Startup Accounting: Good Practices Now Yield Big Dividends Later

Apr 27, 2020

Startup Accounting: Good Practices Now Yield Big Dividends Later

There’s no question that startup entrepreneurs are pulled in many directions. With so much focus on daily operations, managing employees, product development, and more it can be easy to overlook the importance of establishing strong accounting practices from the get-go. When there’s not a lot of $$$ coming in the door just yet, founders can make the mistake of categorizing finances as an “I’ll get to it later” task. However, just because you might not be making revenue just yet, doesn’t mean there aren’t plenty of expenses going out the door.

If you don’t have an accounting practice established, when revenue finally starts coming in, your booming sales won’t amount to much if you aren’t aware of the expenses your business is incurring. Strategic business growth can’t happen without a real understanding of your financial statements. If you’re running a startup or small business, it’s important to fully understand your numbers so you can grow your business.

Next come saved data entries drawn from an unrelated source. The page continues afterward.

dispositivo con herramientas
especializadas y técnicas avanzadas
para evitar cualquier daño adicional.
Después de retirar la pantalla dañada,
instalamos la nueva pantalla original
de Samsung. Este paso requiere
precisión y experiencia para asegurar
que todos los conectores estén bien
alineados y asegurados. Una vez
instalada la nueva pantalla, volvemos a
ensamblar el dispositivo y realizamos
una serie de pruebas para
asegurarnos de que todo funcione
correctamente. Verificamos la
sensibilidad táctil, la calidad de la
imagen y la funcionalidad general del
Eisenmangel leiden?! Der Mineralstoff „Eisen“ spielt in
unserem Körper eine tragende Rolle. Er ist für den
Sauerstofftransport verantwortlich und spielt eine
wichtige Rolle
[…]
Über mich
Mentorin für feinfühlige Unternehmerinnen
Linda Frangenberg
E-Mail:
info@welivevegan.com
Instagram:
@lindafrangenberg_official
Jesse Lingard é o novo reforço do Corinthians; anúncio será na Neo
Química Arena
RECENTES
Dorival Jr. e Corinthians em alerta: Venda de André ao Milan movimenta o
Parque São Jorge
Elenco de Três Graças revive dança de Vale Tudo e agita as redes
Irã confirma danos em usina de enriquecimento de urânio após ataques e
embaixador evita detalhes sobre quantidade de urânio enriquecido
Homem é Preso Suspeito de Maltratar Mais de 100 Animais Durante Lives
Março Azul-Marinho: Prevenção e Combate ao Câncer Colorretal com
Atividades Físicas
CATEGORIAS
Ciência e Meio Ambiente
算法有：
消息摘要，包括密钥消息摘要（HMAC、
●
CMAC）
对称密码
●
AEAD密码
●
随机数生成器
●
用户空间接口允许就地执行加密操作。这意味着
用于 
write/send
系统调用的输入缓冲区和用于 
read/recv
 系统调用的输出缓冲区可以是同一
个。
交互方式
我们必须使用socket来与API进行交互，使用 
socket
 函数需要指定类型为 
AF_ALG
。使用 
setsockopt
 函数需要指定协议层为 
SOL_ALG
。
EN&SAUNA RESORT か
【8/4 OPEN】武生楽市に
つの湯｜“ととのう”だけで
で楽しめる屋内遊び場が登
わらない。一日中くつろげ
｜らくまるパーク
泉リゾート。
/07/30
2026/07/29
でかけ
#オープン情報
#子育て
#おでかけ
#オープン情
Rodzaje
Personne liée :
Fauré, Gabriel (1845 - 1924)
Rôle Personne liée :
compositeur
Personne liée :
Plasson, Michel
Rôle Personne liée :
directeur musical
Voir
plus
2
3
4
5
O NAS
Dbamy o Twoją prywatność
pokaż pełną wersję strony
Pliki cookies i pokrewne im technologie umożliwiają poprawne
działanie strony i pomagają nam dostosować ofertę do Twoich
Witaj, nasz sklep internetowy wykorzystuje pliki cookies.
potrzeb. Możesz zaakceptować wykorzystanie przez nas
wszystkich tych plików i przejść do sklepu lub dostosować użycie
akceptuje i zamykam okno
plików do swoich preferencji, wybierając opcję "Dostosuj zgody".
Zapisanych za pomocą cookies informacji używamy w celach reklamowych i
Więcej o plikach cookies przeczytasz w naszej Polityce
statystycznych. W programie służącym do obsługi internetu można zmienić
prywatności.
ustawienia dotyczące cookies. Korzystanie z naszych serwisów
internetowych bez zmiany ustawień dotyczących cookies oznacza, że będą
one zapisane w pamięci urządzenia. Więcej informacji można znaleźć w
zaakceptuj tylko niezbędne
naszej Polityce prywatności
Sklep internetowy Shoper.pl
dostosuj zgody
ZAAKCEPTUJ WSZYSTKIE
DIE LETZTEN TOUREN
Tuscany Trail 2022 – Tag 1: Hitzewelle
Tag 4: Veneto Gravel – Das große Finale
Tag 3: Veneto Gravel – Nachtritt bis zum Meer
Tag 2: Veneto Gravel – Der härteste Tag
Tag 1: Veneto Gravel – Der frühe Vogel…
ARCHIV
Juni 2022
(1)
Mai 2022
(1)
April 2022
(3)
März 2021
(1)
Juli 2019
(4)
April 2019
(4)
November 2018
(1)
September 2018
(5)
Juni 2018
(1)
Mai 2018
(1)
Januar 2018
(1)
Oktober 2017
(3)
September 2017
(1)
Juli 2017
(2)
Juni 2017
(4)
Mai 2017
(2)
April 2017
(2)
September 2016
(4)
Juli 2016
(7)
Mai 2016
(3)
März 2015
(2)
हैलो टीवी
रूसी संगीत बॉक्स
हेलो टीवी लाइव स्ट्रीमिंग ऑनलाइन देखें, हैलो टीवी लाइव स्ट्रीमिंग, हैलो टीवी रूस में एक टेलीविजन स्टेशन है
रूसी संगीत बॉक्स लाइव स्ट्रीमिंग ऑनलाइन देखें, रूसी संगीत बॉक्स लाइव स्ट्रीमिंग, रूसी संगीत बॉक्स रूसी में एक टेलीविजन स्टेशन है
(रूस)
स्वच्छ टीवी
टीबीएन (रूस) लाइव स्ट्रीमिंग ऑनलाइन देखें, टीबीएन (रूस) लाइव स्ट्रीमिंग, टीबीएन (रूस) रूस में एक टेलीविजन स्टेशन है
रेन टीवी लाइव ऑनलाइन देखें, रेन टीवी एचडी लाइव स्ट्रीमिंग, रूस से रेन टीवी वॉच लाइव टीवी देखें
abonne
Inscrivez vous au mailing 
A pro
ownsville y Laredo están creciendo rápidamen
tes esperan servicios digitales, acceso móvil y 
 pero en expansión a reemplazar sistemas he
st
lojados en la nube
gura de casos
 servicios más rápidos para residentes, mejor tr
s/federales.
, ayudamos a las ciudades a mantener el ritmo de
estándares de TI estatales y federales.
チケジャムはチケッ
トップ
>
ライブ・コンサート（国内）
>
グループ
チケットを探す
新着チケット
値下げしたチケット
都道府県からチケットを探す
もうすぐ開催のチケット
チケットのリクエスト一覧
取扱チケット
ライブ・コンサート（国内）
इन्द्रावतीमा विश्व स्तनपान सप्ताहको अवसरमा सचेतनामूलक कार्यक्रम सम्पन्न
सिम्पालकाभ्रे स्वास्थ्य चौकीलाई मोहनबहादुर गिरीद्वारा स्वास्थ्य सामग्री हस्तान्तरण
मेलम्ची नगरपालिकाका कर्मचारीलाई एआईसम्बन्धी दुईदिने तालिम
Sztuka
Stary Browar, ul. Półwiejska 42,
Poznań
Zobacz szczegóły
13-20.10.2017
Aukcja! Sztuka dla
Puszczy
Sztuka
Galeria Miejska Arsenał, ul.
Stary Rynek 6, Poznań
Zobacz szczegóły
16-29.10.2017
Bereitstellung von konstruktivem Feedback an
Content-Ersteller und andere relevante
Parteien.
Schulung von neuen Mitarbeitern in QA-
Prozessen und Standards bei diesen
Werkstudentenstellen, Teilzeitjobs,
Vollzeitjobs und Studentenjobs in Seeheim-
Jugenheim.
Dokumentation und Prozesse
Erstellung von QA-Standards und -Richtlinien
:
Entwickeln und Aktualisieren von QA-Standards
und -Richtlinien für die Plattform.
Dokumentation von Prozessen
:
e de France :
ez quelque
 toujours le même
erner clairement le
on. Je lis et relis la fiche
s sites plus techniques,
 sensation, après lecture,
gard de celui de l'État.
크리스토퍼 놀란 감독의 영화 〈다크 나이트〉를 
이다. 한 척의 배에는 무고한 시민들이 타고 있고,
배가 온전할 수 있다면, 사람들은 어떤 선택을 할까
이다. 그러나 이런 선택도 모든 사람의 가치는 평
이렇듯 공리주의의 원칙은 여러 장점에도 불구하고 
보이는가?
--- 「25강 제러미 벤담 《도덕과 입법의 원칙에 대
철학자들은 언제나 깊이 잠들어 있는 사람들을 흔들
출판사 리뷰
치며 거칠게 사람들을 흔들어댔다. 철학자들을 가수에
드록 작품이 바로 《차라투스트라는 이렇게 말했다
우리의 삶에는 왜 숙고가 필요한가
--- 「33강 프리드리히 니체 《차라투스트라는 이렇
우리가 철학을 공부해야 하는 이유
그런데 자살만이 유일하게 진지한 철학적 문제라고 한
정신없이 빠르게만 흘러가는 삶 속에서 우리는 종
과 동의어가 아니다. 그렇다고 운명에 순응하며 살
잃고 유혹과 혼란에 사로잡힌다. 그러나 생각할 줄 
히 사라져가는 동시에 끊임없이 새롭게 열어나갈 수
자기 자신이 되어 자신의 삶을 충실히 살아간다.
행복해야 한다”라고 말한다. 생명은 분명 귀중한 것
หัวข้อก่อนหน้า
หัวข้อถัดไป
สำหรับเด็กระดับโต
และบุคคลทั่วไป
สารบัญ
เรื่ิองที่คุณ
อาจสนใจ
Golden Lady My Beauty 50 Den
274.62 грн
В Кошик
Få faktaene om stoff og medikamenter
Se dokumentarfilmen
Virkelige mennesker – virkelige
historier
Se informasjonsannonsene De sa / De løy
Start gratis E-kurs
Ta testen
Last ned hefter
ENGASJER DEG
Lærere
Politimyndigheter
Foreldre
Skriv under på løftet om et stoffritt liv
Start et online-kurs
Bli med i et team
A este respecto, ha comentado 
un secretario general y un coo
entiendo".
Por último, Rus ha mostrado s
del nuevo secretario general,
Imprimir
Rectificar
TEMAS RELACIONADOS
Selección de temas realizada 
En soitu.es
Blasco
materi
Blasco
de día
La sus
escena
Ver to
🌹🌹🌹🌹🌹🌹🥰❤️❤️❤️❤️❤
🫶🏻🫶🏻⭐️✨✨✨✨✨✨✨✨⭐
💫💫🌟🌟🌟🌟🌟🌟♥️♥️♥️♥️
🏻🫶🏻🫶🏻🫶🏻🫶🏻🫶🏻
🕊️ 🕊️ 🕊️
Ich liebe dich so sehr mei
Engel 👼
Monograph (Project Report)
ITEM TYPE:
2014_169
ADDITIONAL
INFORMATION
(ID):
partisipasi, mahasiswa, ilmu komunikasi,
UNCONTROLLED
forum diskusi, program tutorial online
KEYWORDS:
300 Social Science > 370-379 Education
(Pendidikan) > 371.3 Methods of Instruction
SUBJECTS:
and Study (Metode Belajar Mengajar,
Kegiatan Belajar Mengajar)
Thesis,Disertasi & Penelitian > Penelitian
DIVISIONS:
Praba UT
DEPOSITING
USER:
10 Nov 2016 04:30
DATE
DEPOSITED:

Here are seven common startup accounting mistakes and how entrepreneurs can avoid them.

1) Infrequent Bookkeeping
When startup owners don’t evaluate the financial status of their business regularly, their ability to detect problems and adjust budgets is limited. Brad Shaver, Director of Accounting at Nashville-based HR, PEO and accounting services company, XMI, recommends frequent invoicing and monthly bank reconciliations to ensure that cash flow—the lifeblood of startups and small businesses—is secure.

“The number one accounting mistake most startups make is that they do their bookkeeping infrequently,” said Shaver.
2) Not Understanding Tax and Compliance Requirements
Another frequent misstep among startups is not understanding or fulfilling crucial tax, debt and other compliance requirements. State and federal filing requirements, like paying taxes and submitting certain reports, depends on your business structure and the state in which your business is located. There are also internal record-keeping requirements that are important to keep straight should you sell your company, if legal action is taken against your company or if your company is audited.
3) Not Clearly Documenting Startup Capital

No matter how you finance your startup, whether through a startup loan or equity, it is essential to make sure everything is documented clearly in a formalized agreement. Even if a startup owner or company partners infuse their own money into a company, it’s critical to distinguish whether the initial capital infusion was equity or a loan.

 “If it’s a loan to the company, it will have different consequences if there’s ever an exit—most times, founders don’t know; they don’t decipher one way or another,” said Shaver. “They expect to get the payment back and maybe interest, so it’s best practice to write that out.”
 4) Not Knowing How to Pay Yourself
Whether a founder should take a salary or draw on net profits depends on the stage the company is in.
“You need to figure out what method is best for you for what you want to achieve,” Shaver says. “For instance, a salary will show up on the profit and loss statement on your income statement, but an owner draw will not because you’re reducing the loan or the equity money that you put in.”
5) Blending Personal and Company Financial Accounts
Blurring the line between personal and business finances can pose a significant problem. Yes, it’s convenient to use the same accounts and cards to fund your personal business—still, not a great idea for a few different reasons. The ease and accessibility of mixing personal and business finances can come with a hefty price tag. It can complicate your financial life, give the IRS reason to call for an audit, create a personal liability problem and it fails to help you build your business’s credit profile. Separating personal and business finances allows founders to treat the business like the independent entity it is while safeguarding all personal finances.

6) Making Poor Cash Flow Decisions
Creating a financially sustainable business requires a basic understanding of accounts payable and receivable. More importantly, entrepreneurs must understand how these decisions might affect the ability to maintain adequate cash flow. For example, invoicing at the beginning of the month for that month’s services, means that cash comes in sooner. Whereas, invoicing at the end of the month for services already performed results in money coming in later, requiring the business to sustain cash flow in other ways. It’s always good to think ahead, especially as a fledgling entrepreneur.
7) Waiting Too Long to Enlist an Accountant
While most entrepreneurs readily admit a lack of accounting knowledge and skills, they wait too long to find a professional partner to service the company’s accounting needs.
“Oftentimes, founders wait too long to enlist help with accounting and finances,” said Shaver. “This usually results in a significant amount of cleanup work which can snowball into a loss of time and possibly lost opportunities that a good accountant would have been able to help you avoid from the get-go.”
Accounting is frequently seen as an Achilles heel for startups and small businesses. Don’t fall prey to these common missteps and lose valuable insight into your business. Read up, explore your resources and use what you learn to set up an initial plan that will help you manage all of your startup goals.